Ron, this one is high on my wish list and I kicked myself for not asking my wife for an advance on my allowance when I saw the price drop. Thanks for the review. It definately makes me glad I have decided to get one of these.


----------



## Porosky (Mar 10, 2009)

I paid full price a year ago. Worth every penny! No regrets. Hands down the best!


----------



## TheOldTimer (Dec 13, 2009)

Ron: You will not regret the purchase. I also have the non-oscillating version and use it on every project in the shop. I replaced my conveyor belt with a neopreme or rubber drive belt and have been using it for about 3 years now. It out preformes the sanding belt that came with the machine. I also buy all my abrasives from Industrial Abrasives in bulk rools.


----------



## Ken90712 (Sep 2, 2009)

Man thats a sander congrats! I'm jealous!


----------



## NBeener (Sep 16, 2009)

Like others are saying … I recently bought a used 16-32, and … it's Tool Love.

So … that thing's gotta' be great !!!

Couple things I learned about the 16/32 that MAY be applicable to it's larger brother:

1) Somebody put a "muffin fan" on the conveyor motor, to increase service life, by decreasing temperature. I may do that, too;

2) If yours has a circuit breaker, rather than the "Smart Start" circuitry (is that the right name ?), you may find yourself occasionally tripping the breaker, by dialing in either too much bite or too much belt speed. I bought a panel ammeter, and a plastic project box, and am going to wire the ammeter inline.

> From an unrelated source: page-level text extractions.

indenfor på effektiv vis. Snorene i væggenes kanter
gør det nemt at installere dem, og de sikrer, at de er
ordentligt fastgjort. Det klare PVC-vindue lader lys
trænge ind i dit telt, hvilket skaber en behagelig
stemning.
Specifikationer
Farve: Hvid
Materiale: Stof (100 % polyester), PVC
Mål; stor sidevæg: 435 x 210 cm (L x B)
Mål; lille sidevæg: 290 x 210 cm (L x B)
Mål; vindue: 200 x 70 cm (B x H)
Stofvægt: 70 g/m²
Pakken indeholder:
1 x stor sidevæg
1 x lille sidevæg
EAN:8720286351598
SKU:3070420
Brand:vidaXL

My motor is rated at 15A, so … if I stay south of that number … I should be able to either take bigger bites, run pieces through faster, or both … without tripping the breaker.

Plus … let's be honest … it'll be REALLY COOL to watch.

Gotta' buy a few bits and pieces, to hook it in, but I'll put up pics, when done.

Congrats !!!!


----------



## JohnAlson (Aug 9, 2011)

Theres a consumer based review over here too: jet 22-44 oscillating drum sander review


----------



## thedouglascollection (May 20, 2014)

Just bought this unit 1 week ago. Must have gotten a lemon because my osc broke after less then 30 minutes of use. The cast iron hook that the moving arm attaches to snapped off. Not very happy.


----------